[79] As this is somewhat confused we have followed G. de F.'s text in the modern rendering.
They have four tusks, two in the jaw above and two in the nether jaw; of small teeth speak not I, the which are like other boar's teeth. The two tusks above serve for nothing except to sharpen his two nether tusks and make them cut well and men beyond the sea call the nether tusks of the boar his arms or his files, with these they do great harm, and also they call the tusks above gres[80] (grinders) for they only serve to make the others sharp as I have said, and when they are at bay they keep smiting their tusks together to make them sharp and cut better. When men hunt the boar they commonly go to soil and soil in the dirt and if they be hurt the soil is their medicine. The boar that is in his third year or a little more is more perilous and more swift and doth more harm than an old boar, as a young man more than an old man. An old boar will be sooner dead than a young one for he is proud and heavier and deigneth not to fly, and sooner he will run upon a man than fly, and smiteth great strokes but not so perilously as a young boar.
[80] From the French grès, grinding-stone or grinders.
A boar heareth wonderfully well and clearly, and when he is hunted and cometh out of the forest or bush or when he is so hunted that he is compelled to leave the country, he sorely dreads to take to the open country and to leave the forest,[81] and therefore he puts his head out of the wood before he puts out his body, then he abideth there and harkeneth and looketh about and taketh the wind on every side. And if that time he seeth anything that he thinks might hinder him in the way he would go, then he turneth again into the wood. Then will he never more come out though all the horns and all the holloaing of the world were there. But when he has undertaken the way to go out he will spare for nothing but will hold his way throughout. When he fleeth he maketh but few turnings, but when he turneth to bay, and then he runneth upon the hounds and upon the man. And for no stroke or wound that men do him will he complain or cry, but when he runneth upon the men he menaceth, strongly groaning. But while he can defend himself he defendeth himself without complaint, and when he can no longer defend himself there be few boars that will not complain or cry out when they are overcome to the death.[82]

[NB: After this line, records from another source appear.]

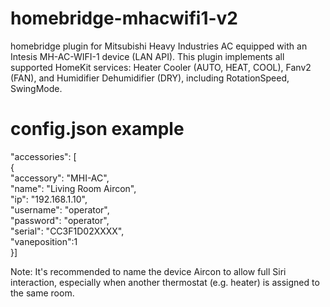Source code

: # homebridge-mhacwifi1-v2
homebridge plugin for Mitsubishi Heavy Industries AC equipped with an Intesis MH-AC-WIFI-1 device (LAN API). This plugin implements all supported HomeKit services: Heater Cooler (AUTO, HEAT, COOL), Fanv2 (FAN), and Humidifier Dehumidifier (DRY), including RotationSpeed, SwingMode.


# config.json example

"accessories": [  
{  
"accessory": "MHI-AC",  
"name": "Living Room Aircon",  
"ip": "192.168.1.10",  
"username": "operator",  
"password": "operator",  
"serial": "CC3F1D02XXXX",  
"vaneposition":1  
}]  
  
Note: It's recommended to name the device Aircon to allow full Siri interaction, especially when another thermostat (e.g. heater) is assigned to the same room.

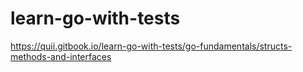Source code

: # learn-go-with-tests
https://quii.gitbook.io/learn-go-with-tests/go-fundamentals/structs-methods-and-interfaces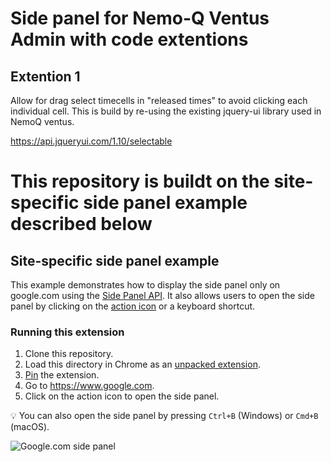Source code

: 
# Side panel for Nemo-Q Ventus Admin with code extentions

## Extention 1
Allow for drag select timecells in "released times" to avoid clicking each individual cell. This is build by re-using the existing jquery-ui library used in NemoQ ventus.

https://api.jqueryui.com/1.10/selectable

# This repository is buildt on the site-specific side panel example described below

## Site-specific side panel example

This example demonstrates how to display the side panel only on google.com using the [Side Panel API](https://developer.chrome.com/docs/extensions/reference/sidePanel/). It also allows users to open the side panel by clicking on the [action icon](https://developer.chrome.com/docs/extensions/reference/action/) or a keyboard shortcut.

### Running this extension

1. Clone this repository.
2. Load this directory in Chrome as an [unpacked extension](https://developer.chrome.com/docs/extensions/mv3/getstarted/development-basics/#load-unpacked).
3. [Pin](https://developer.chrome.com/docs/extensions/mv3/getstarted/development-basics/#pin) the extension.
4. Go to https://www.google.com.
5. Click on the action icon to open the side panel.

💡 You can also open the side panel by pressing `Ctrl+B` (Windows) or `Cmd+B` (macOS).

<img src="https://wd.imgix.net/image/BhuKGJaIeLNPW9ehns59NfwqKxF2/3vhkSp1cBQOydpYZoRbD.png?auto=format&w=700" alt="Google.com side panel">
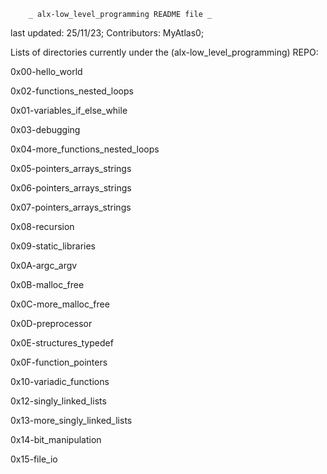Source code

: 		_ alx-low_level_programming README file _

last updated: 25/11/23;
Contributors: MyAtlas0;


Lists of directories currently under the (alx-low_level_programming) REPO:

0x00-hello_world


0x02-functions_nested_loops


0x01-variables_if_else_while


0x03-debugging


0x04-more_functions_nested_loops


0x05-pointers_arrays_strings


0x06-pointers_arrays_strings


0x07-pointers_arrays_strings


0x08-recursion


0x09-static_libraries


0x0A-argc_argv


0x0B-malloc_free


0x0C-more_malloc_free


0x0D-preprocessor


0x0E-structures_typedef


0x0F-function_pointers


0x10-variadic_functions


0x12-singly_linked_lists


0x13-more_singly_linked_lists


0x14-bit_manipulation


0x15-file_io
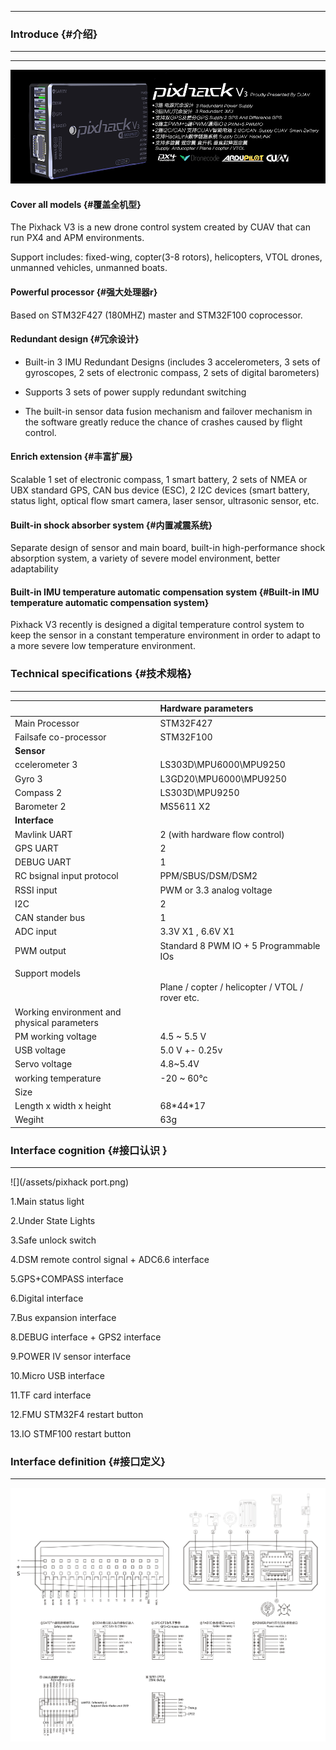 
---

### Introduce {#介绍}

---

---

![](/assets/pixhackv31.png)

#### Cover all models {#覆盖全机型}

The Pixhack V3 is a new drone control system created by CUAV that can run PX4 and APM environments.

Support includes: fixed-wing, copter\(3-8 rotors\), helicopters, VTOL drones, unmanned vehicles, unmanned boats.

#### Powerful processor {#强大处理器r}

Based on STM32F427 \(180MHZ\) master and STM32F100 coprocessor.

#### Redundant design {#冗余设计}

* Built-in 3 IMU Redundant Designs \(includes 3 accelerometers, 3 sets of gyroscopes, 2 sets of electronic compass, 2 sets of digital barometers\)

* Supports 3 sets of power supply redundant switching

* The built-in sensor data fusion mechanism and failover mechanism in the software greatly reduce the chance of crashes caused by flight control.

#### Enrich extension {#丰富扩展}

Scalable 1 set of electronic compass, 1 smart battery, 2 sets of NMEA or UBX standard GPS, CAN bus device \(ESC\), 2 I2C devices \(smart battery, status light, optical flow smart camera, laser sensor, ultrasonic sensor, etc.

#### Built-in shock absorber system {#内置减震系统}

Separate design of sensor and main board, built-in high-performance shock absorption system, a variety of severe model environment, better adaptability

#### Built-in IMU temperature automatic compensation system {#Built-in IMU temperature automatic compensation system}

Pixhack V3 recently is designed a digital temperature control system to keep the sensor in a constant temperature environment  in order to adapt to a more severe low temperature environment.

### Technical specifications {#技术规格}

---

|  | Hardware parameters |
| :--- | :--- |
| Main Processor | STM32F427 |
| Failsafe co-processor | STM32F100 |
| **Sensor** |  |
| ccelerometer 3 | LS303D\MPU6000\MPU9250 |
| Gyro 3 | L3GD20\MPU6000\MPU9250 |
| Compass 2 | LS303D\MPU9250 |
| Barometer 2 | MS5611 X2 |
| **Interface** |  |
| Mavlink UART | 2 \(with hardware flow control\) |
| GPS UART | 2 |
| DEBUG UART | 1 |
| RC bsignal input protocol | PPM/SBUS/DSM/DSM2 |
| RSSI input | PWM or 3.3 analog voltage |
| I2C | 2 |
| CAN stander bus | 1 |
| ADC input | 3.3V X1 , 6.6V X1 |
| PWM output | Standard 8 PWM IO + 5 Programmable IOs |
|  |  |
| Support models |  |
|  |Plane / copter / helicopter / VTOL / rover etc.|
| Working environment and physical parameters |  |
| PM working voltage | 4.5 ~ 5.5 V |
| USB voltage | 5.0 V +- 0.25v |
| Servo voltage | 4.8~5.4V |
| working temperature | -20 ~ 60°c |
| Size |  |
| Length x width x height | 68\*44\*17 |
| Wegiht | 63g |

### Interface cognition {#接口认识 }

---

![](/assets/pixhack port.png)

1.Main status light

2.Under State Lights

3.Safe unlock switch

4.DSM remote control signal + ADC6.6 interface

5.GPS+COMPASS interface

6.Digital interface

7.Bus expansion interface

8.DEBUG interface + GPS2 interface

9.POWER IV sensor interface

10.Micro USB interface

11.TF card interface

12.FMU STM32F4 restart button

13.IO STMF100 restart button

### Interface definition {#接口定义}

---

![](/assets/V33_legend.png)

[81] G. de F., p. 60, has "fortress" instead of "forest."
[82] After the word "death" a full stop should occur, for in this MS. and, singularly enough, also in the Shirley MS. the following words have been omitted: "They drop their lesses," continuing "as other swine do."

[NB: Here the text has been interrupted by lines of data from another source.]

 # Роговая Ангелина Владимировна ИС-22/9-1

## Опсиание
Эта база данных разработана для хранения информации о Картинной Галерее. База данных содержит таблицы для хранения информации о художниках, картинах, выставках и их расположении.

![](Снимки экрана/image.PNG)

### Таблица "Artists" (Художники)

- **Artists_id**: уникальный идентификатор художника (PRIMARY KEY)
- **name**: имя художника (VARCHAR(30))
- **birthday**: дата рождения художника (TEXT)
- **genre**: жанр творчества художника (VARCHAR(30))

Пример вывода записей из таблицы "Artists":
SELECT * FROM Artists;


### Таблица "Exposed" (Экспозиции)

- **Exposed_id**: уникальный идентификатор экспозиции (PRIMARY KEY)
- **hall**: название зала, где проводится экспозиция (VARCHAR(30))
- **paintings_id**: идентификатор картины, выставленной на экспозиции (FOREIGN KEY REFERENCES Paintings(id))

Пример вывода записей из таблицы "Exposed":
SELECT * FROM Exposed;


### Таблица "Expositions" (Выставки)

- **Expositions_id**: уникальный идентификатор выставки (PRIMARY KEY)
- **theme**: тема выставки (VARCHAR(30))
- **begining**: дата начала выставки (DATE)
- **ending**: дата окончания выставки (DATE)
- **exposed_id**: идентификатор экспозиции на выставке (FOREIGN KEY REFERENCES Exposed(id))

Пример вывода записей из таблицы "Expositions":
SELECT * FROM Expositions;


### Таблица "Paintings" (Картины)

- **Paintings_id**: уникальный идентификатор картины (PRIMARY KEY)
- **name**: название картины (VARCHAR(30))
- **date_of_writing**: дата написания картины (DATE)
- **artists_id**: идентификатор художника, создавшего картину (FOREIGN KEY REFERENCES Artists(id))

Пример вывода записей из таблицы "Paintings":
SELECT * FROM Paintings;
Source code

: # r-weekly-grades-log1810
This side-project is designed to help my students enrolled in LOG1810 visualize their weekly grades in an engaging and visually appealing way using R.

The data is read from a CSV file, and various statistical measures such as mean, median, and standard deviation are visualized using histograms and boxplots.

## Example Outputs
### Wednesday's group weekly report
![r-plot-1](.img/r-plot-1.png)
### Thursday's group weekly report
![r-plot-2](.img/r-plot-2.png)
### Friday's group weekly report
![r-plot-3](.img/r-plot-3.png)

They drop their lesses (excrements) as other swine do, according to their pasture being hard or soft.
But men do not take them to the curée nor are they judged as of the hart or other beasts of venery.
A boar can with great pain live twenty years; he never casts his teeth nor his tusks nor loses them unless by a stroke.[83] The boar's grease is good as that of other tame swine, and their flesh also. Some men say that by the foreleg of a boar one can know how old he is, for he will have as many small pits in the forelegs as he has years, but of this I make no affirmation. The sows lead about their pigs with them till they have farrowed twice and no longer, and then they chase their first pigs away from them for by that time they be two years old and three Marches counting the March in which they were farrowed.[84] In short they are like tame sows, excepting that they farrow but once in a year and the tame sows farrow twice. When they be wroth they run at both men and hounds and other beasts as (does) the wild boar and if they cast down a man they abide longer upon him than doeth a boar, but she cannot slay a man as soon as a boar for she has not such tusks as the boar, but sometimes they do much harm by biting. Boars and sows go to soil gladly when they go to their pasture, all day and when they return they sharpen their tusks and cut against trees when they rub themselves on coming from the soil. What men call a trip of tame swine is called of wild swine a sounder, that is to say if there be passed a five or six together.